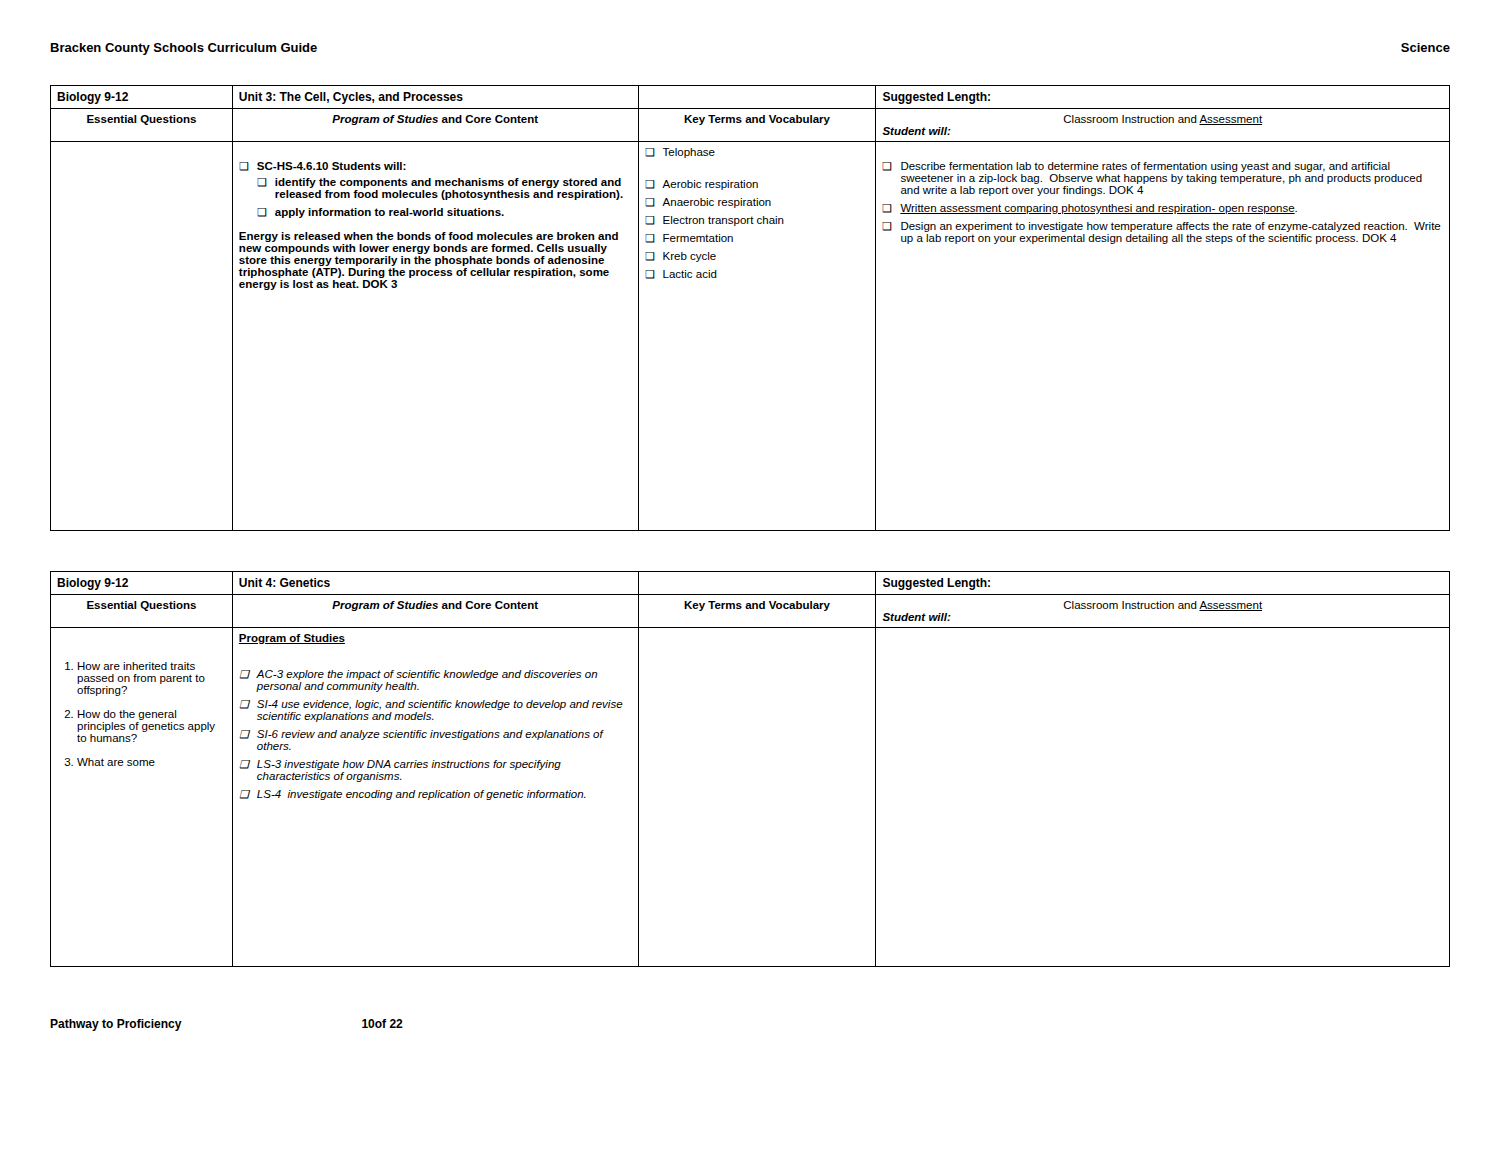Bracken County Schools Curriculum Guide Science
| Biology 9-12 | Unit 3: The Cell, Cycles, and Processes | | Suggested Length: |
| Essential Questions | Program of Studies and Core Content | Key Terms and Vocabulary | Classroom Instruction and Assessment Student will: |
| | SC-HS-4.6.10 Students will: identify the components and mechanisms of energy stored and released from food molecules (photosynthesis and respiration). apply information to real-world situations. Energy is released when the bonds of food molecules are broken and new compounds with lower energy bonds are formed. Cells usually store this energy temporarily in the phosphate bonds of adenosine triphosphate (ATP). During the process of cellular respiration, some energy is lost as heat. DOK 3 | Telophase Aerobic respiration Anaerobic respiration Electron transport chain Fermemtation Kreb cycle Lactic acid | Describe fermentation lab to determine rates of fermentation using yeast and sugar, and artificial sweetener in a zip-lock bag. Observe what happens by taking temperature, ph and products produced and write a lab report over your findings. DOK 4 Written assessment comparing photosynthesi and respiration- open response . Design an experiment to investigate how temperature affects the rate of enzyme-catalyzed reaction. Write up a lab report on your experimental design detailing all the steps of the scientific process. DOK 4 |
| Biology 9-12 | Unit 4: Genetics | | Suggested Length: |
| Essential Questions | Program of Studies and Core Content | Key Terms and Vocabulary | Classroom Instruction and Assessment Student will: |
| How are inherited traits passed on from parent to offspring? How do the general principles of genetics apply to humans? What are some | Program of Studies AC-3 explore the impact of scientific knowledge and discoveries on personal and community health. SI-4 use evidence, logic, and scientific knowledge to develop and revise scientific explanations and models. SI-6 review and analyze scientific investigations and explanations of others. LS-3 investigate how DNA carries instructions for specifying characteristics of organisms. LS-4 investigate encoding and replication of genetic information. | | |
Pathway to Proficiency 10of 22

## [Task item]
Each line holding the word "Length" must be pulled from the records.

## [Solution to this exercise]
| Biology 9-12 | Unit 3: The Cell, Cycles, and Processes | | Suggested Length: |
| Biology 9-12 | Unit 4: Genetics | | Suggested Length: |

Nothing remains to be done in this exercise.